Task
Write out the listing below without any changes, from the line containing "pose: elev=203.8 azim=77.2" through the line containing "Dot at: (187, 287)", both included.

Available records
☆ ☆ ☆ ☆ ☆ ☆ ☆

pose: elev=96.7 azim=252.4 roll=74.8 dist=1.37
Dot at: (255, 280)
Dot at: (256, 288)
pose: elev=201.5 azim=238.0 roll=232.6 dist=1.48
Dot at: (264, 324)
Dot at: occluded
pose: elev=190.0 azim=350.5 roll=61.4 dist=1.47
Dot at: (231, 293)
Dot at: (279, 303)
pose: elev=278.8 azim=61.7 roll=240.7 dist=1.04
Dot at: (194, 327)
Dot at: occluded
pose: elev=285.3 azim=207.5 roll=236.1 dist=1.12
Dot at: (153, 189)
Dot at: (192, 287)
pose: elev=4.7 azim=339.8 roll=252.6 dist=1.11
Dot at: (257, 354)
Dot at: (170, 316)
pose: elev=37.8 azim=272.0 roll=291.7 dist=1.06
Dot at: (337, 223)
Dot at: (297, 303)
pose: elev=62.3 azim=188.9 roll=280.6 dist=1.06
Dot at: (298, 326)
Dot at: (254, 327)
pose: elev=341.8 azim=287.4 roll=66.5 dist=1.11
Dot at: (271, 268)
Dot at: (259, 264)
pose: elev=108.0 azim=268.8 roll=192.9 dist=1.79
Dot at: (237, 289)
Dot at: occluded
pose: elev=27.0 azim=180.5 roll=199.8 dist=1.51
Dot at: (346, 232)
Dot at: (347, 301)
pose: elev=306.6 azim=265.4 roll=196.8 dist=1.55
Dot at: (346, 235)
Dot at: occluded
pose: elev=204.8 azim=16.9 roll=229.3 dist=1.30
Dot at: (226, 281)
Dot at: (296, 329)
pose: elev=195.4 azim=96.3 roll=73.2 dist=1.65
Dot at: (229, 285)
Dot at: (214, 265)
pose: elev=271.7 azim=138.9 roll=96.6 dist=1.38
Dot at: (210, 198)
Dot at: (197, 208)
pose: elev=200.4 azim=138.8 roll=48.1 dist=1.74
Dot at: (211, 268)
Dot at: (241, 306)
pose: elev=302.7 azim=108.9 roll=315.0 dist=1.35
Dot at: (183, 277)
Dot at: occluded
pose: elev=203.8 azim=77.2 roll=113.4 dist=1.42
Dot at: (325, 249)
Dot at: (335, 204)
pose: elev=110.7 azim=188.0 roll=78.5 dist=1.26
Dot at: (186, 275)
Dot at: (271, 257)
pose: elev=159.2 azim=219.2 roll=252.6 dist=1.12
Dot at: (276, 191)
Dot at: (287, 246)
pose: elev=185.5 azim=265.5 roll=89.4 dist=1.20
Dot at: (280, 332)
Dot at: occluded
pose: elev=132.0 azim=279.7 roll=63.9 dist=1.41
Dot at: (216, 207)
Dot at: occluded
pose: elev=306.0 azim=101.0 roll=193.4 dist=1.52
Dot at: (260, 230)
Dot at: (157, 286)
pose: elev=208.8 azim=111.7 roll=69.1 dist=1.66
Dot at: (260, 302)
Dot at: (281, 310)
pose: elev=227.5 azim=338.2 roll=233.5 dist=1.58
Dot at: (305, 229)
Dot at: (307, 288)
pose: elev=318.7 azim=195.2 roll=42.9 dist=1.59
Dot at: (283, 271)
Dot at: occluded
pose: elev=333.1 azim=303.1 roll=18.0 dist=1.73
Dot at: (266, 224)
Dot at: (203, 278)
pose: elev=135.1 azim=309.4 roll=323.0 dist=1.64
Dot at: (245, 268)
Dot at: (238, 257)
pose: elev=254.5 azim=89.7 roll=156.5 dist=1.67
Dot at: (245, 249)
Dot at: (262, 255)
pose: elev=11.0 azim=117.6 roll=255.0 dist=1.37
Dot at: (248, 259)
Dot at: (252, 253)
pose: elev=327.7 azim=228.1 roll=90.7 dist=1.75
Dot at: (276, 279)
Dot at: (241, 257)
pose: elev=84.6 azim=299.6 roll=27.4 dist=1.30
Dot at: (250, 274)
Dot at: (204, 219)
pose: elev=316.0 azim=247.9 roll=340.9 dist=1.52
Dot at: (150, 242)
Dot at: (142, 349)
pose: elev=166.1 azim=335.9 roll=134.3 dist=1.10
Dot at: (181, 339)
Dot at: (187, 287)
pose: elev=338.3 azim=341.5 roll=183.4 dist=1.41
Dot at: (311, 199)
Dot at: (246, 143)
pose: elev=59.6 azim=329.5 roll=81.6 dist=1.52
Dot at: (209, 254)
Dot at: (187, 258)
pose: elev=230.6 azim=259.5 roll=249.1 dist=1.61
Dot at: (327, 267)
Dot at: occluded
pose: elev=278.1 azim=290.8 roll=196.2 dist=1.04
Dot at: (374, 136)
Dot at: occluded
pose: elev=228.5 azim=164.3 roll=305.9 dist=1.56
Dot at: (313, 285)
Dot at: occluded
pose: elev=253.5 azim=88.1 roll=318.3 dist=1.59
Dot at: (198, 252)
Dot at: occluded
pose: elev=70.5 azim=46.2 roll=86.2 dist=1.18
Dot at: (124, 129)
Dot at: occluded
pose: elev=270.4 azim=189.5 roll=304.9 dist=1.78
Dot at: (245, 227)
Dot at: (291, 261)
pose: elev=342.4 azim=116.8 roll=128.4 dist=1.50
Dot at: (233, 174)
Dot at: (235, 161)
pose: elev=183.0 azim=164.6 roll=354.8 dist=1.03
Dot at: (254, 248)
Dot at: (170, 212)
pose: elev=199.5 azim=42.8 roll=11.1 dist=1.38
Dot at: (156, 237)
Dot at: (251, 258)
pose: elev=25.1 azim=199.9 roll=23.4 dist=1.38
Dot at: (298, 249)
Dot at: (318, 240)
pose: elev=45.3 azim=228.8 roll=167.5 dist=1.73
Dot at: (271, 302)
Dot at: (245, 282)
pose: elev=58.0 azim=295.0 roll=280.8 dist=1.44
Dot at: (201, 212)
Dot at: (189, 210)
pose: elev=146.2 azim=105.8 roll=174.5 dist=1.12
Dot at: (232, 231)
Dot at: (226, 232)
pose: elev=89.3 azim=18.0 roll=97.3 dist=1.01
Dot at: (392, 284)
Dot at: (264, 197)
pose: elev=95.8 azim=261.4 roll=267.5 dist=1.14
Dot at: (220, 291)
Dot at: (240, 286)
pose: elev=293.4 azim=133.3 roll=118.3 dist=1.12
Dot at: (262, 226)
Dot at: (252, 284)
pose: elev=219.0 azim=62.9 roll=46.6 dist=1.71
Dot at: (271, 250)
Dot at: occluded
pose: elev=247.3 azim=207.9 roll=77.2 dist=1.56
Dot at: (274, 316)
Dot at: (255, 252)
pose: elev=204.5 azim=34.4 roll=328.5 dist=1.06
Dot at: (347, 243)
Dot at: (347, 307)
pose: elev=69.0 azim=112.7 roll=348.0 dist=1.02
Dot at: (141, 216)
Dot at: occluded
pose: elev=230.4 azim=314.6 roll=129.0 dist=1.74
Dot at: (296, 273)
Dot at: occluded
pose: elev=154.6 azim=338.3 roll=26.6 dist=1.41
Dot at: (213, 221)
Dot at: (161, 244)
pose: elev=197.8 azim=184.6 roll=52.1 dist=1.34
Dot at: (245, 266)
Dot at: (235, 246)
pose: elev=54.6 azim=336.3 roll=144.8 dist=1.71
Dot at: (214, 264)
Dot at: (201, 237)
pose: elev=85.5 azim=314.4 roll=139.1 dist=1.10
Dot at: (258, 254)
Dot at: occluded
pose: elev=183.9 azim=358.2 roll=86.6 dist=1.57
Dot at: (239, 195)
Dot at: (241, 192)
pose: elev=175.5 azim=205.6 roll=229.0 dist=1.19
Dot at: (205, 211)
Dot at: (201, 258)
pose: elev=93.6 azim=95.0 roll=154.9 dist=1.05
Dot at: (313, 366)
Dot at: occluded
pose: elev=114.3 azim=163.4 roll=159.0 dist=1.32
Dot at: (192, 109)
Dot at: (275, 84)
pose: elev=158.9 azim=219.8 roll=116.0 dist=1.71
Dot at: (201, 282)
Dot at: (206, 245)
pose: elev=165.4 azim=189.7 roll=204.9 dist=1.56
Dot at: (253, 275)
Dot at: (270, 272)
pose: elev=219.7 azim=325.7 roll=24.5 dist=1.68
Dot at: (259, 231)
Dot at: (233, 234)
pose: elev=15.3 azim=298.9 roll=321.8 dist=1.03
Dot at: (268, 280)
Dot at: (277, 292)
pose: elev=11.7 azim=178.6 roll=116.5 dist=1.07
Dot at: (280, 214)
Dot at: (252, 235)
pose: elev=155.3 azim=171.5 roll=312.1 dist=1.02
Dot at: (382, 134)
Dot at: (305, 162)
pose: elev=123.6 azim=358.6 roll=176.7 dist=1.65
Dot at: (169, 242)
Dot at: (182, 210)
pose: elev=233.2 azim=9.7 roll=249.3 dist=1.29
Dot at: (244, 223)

☆ ☆ ☆ ☆ ☆ ☆ ☆

Task result
pose: elev=203.8 azim=77.2 roll=113.4 dist=1.42
Dot at: (325, 249)
Dot at: (335, 204)
pose: elev=110.7 azim=188.0 roll=78.5 dist=1.26
Dot at: (186, 275)
Dot at: (271, 257)
pose: elev=159.2 azim=219.2 roll=252.6 dist=1.12
Dot at: (276, 191)
Dot at: (287, 246)
pose: elev=185.5 azim=265.5 roll=89.4 dist=1.20
Dot at: (280, 332)
Dot at: occluded
pose: elev=132.0 azim=279.7 roll=63.9 dist=1.41
Dot at: (216, 207)
Dot at: occluded
pose: elev=306.0 azim=101.0 roll=193.4 dist=1.52
Dot at: (260, 230)
Dot at: (157, 286)
pose: elev=208.8 azim=111.7 roll=69.1 dist=1.66
Dot at: (260, 302)
Dot at: (281, 310)
pose: elev=227.5 azim=338.2 roll=233.5 dist=1.58
Dot at: (305, 229)
Dot at: (307, 288)
pose: elev=318.7 azim=195.2 roll=42.9 dist=1.59
Dot at: (283, 271)
Dot at: occluded
pose: elev=333.1 azim=303.1 roll=18.0 dist=1.73
Dot at: (266, 224)
Dot at: (203, 278)
pose: elev=135.1 azim=309.4 roll=323.0 dist=1.64
Dot at: (245, 268)
Dot at: (238, 257)
pose: elev=254.5 azim=89.7 roll=156.5 dist=1.67
Dot at: (245, 249)
Dot at: (262, 255)
pose: elev=11.0 azim=117.6 roll=255.0 dist=1.37
Dot at: (248, 259)
Dot at: (252, 253)
pose: elev=327.7 azim=228.1 roll=90.7 dist=1.75
Dot at: (276, 279)
Dot at: (241, 257)
pose: elev=84.6 azim=299.6 roll=27.4 dist=1.30
Dot at: (250, 274)
Dot at: (204, 219)
pose: elev=316.0 azim=247.9 roll=340.9 dist=1.52
Dot at: (150, 242)
Dot at: (142, 349)
pose: elev=166.1 azim=335.9 roll=134.3 dist=1.10
Dot at: (181, 339)
Dot at: (187, 287)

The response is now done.